Our current reduction plan does not include the early release of inmates. But it is absolutely critical that the Legislature understand the seriousness of the Supreme Court’s decision and support a variety of measures that will allow us to lower our inmate population in the safest possible way. AB 109 is the cornerstone of the solution, and the Legislature must act to protect public safety by funding Realignment.

The plan also said SB 18 [text] “will substantially reduce prison crowding.” The bill, which is already being implemented, is meant to reduce crowding by restructuring the parole system, providing inmates with more opportunities to earn early release credits, creating an alternative rehabilitative program for parole violators rather than being sent back to prison, and changing the law to increase the threshold for felonies in crimes that could be a misdemeanor depending on the amount stolen. The number of inmates currently in California prisons is approximately 143,500, about a 19,000 inmate reduction from 2006 when the plaintiffs filed their motions to convene the three-judge panel.
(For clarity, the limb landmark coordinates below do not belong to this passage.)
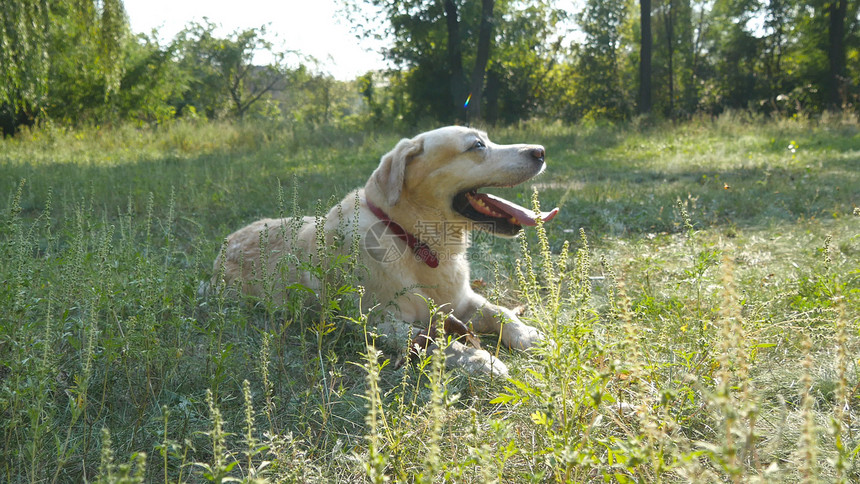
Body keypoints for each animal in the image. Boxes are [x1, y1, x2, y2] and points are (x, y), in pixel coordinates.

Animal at [208, 125, 556, 374]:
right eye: (477, 145)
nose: (540, 151)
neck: (415, 242)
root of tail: (226, 242)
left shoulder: (462, 301)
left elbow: (500, 312)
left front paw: (529, 335)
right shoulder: (378, 323)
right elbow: (429, 340)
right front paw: (478, 359)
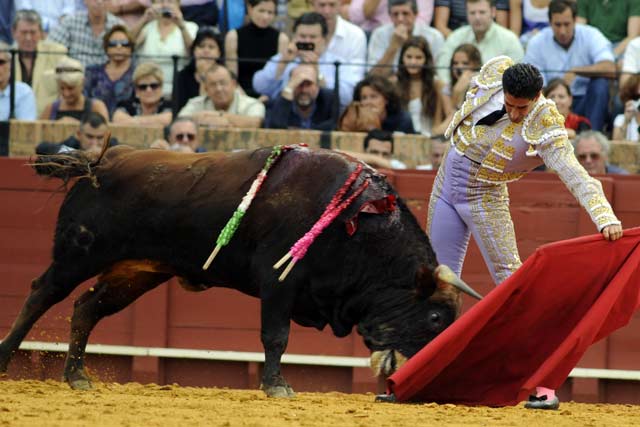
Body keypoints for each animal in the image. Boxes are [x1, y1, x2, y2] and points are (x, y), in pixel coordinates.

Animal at [0, 146, 480, 398]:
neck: (358, 221)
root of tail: (99, 162)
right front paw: (277, 387)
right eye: (435, 317)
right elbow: (276, 337)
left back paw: (78, 376)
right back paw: (7, 359)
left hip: (136, 273)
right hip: (77, 256)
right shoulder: (279, 282)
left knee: (86, 308)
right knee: (41, 293)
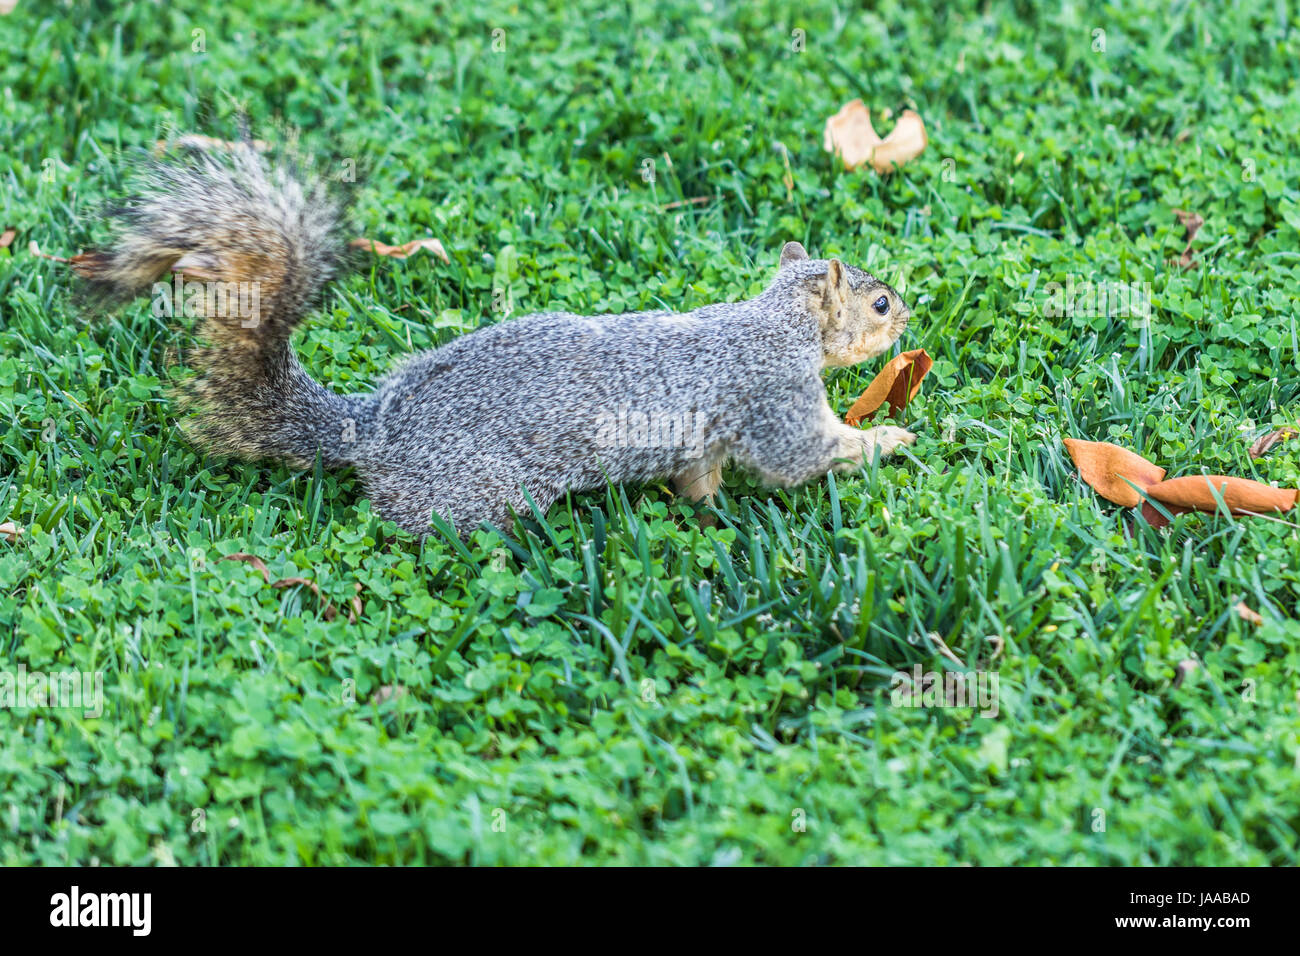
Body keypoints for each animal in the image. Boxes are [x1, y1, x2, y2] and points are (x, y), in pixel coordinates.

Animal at [76, 139, 920, 535]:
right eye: (879, 304)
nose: (910, 315)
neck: (772, 318)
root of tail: (377, 430)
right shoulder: (775, 393)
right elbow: (800, 454)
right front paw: (887, 440)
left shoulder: (708, 433)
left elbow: (701, 475)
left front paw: (707, 512)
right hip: (472, 490)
The Supreme Court, in a 5-4 ruling, upheld the three-judge panel order, concluding that the extreme overcrowding of the California prison system violated the Eighth Amendment [text] because it prevented the system from providing adequate medical and mental health care to the inmates. The Court said the inability to provide this “basic sustenance” was a constitutional violation that the courts must remedy. The California prison system was operating at nearly 200 percent capacity. The three-judge panel ordered California to reduce the population by 46,000 inmates to be under 137.5 percent institutional capacity within two years.